On tasting, the fizzy bubbles are again apparent from non-conditioned beer; there is a little air in the bottle conditioned version but it’s virtually flat. Aside from the bubbles, they are very, very close in taste. Rich, sweet, alcohol-soaked fruit and filled with malt – the flavours are more distinct in the bottle conditioned version without the distraction from the fizz but it’s a marginal thing. There’s a gentle alcohol tang, and a short lived but appealing bitterness to the end.

It’s very interesting; in terms of flavour the bottle conditioned beer is somehow richer and fuller, but on the nose, the non-conditioned one is much more up front and frankly smells more appealing. The bottle conditioned one is undeniably a more satisfying beer to drink and I’d pick it every time, but all credit to Hogs Back, they’ve done a great job in bottling it without the yeast.

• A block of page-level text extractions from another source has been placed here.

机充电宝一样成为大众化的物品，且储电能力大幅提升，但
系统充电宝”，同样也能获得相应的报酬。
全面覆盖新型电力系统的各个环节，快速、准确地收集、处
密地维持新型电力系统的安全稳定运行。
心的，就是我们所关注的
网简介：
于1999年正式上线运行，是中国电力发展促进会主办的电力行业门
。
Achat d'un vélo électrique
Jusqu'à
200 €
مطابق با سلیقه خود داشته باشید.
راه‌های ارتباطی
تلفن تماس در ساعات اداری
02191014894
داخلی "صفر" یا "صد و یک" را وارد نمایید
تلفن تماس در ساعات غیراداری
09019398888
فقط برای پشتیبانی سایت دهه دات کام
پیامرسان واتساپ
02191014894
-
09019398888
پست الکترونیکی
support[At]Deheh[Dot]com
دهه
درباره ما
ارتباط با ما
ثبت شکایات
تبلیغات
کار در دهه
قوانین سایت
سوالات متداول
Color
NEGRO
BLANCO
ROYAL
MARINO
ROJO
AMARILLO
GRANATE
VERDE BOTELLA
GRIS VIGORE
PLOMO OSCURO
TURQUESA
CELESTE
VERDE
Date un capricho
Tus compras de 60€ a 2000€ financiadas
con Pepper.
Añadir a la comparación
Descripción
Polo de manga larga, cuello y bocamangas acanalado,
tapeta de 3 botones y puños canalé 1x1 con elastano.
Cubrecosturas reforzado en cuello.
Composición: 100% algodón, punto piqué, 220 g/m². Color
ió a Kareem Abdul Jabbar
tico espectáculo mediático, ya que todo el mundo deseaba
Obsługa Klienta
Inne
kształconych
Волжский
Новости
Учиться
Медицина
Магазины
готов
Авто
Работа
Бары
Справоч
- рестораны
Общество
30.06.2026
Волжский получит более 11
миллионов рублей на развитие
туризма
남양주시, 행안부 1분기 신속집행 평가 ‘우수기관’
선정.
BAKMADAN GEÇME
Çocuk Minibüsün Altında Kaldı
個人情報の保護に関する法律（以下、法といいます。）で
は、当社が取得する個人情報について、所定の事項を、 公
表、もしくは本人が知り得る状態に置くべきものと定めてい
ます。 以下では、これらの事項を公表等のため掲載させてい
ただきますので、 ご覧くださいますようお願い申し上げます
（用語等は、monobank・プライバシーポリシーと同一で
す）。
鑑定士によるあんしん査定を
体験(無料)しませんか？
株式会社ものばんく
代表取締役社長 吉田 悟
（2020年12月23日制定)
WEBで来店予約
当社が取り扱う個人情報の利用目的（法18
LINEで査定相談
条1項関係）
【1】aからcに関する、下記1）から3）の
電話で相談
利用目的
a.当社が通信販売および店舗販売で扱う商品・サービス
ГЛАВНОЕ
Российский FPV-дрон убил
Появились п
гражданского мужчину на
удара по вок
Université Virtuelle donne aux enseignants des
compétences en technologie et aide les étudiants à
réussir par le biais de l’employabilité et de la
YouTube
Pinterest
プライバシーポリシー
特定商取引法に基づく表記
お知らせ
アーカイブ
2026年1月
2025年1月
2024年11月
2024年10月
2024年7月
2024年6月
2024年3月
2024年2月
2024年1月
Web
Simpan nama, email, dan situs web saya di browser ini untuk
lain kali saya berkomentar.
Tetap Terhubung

CAMRA know what they’re talking about. Beer isn’t “Real Ale” once it’s been killed, and I personally think it’s absurd that breweries are forced down this route by what is, ultimately, a problem of consumer education and not a flaw in the product. But if a brewery really knows what it’s doing, it seems to be perfectly possible to produce a yeast-free bottled beer that, if not quite as good as the real thing, comes damn close.

6 Comments

The Grubworm

Interesting post – and it highlights the problem of success for so many producers, ending up in them having to change or even reduce and homogenise their product. Always a shame to see (and I'm really looking at you Stilton cheese). What's encouraging here is that the brewery are finding a way round the issue that maintains something close to the original in quality and is als attractive to the mass market.

Reply
Pete Favelle

ruthj: thanks!Grubworm: It's frustrating, because there's nothing wrong with the original – it's a shame that rather than trying to educate the customer, supermarkets make it the supplier's problem.Julianna: Just remember to pour it gently and not take it back if it turns out cloudy! Actually, I like the slight yeasty 'tang' you get when you bring some of the yeast over from the bottle. A lot of the bottle conditioned ones will have the “CAMRA Says This Is Real Ale!” logo on it somewhere…

Reply
Steve

You should do a double-blind taste test to see how well you can tell the difference between the two (and which you actually prefer). If they are this close it might be interesting. Sort of like the Pepsi vs. Coke tests where people who swear they prefer brand X find out they cant reliably tell the difference?

Reply
Pete Favelle

I think that would be great fun – however it's very hard to find the same beer in both forms (which is why I was so glad to find this one!).